* **Provided data**:
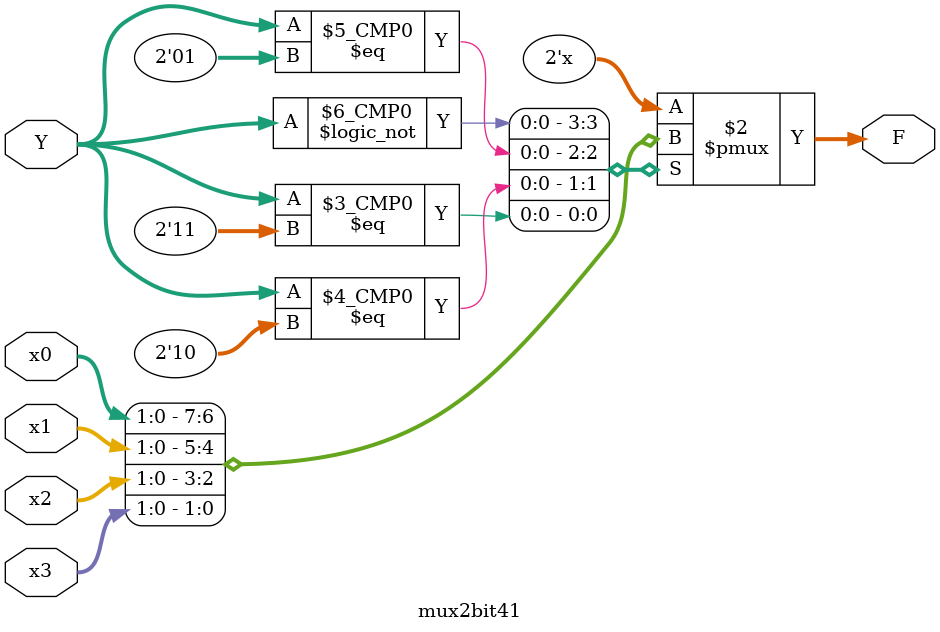
<source format=v>
module mux2bit41(
	input	wire [1:0] x0,
	input	wire [1:0] x1,
	input	wire [1:0] x2,
	input	wire [1:0] x3,
	input	wire [1:0] Y,
	output	reg  [1:0] F
);

always@(*)
	case (Y) 
		2'b00: F = x0;
		2'b01: F = x1;
		2'b10: F = x2;
		2'b11: F = x3;
	default: F = 2'b00;
	endcase


endmodule

</source>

* **Task prompt**: Which of the lines above carry the string "input"? Copy every one.

* **Output of the task**:
	input	wire [1:0] x0,
	input	wire [1:0] x1,
	input	wire [1:0] x2,
	input	wire [1:0] x3,
	input	wire [1:0] Y,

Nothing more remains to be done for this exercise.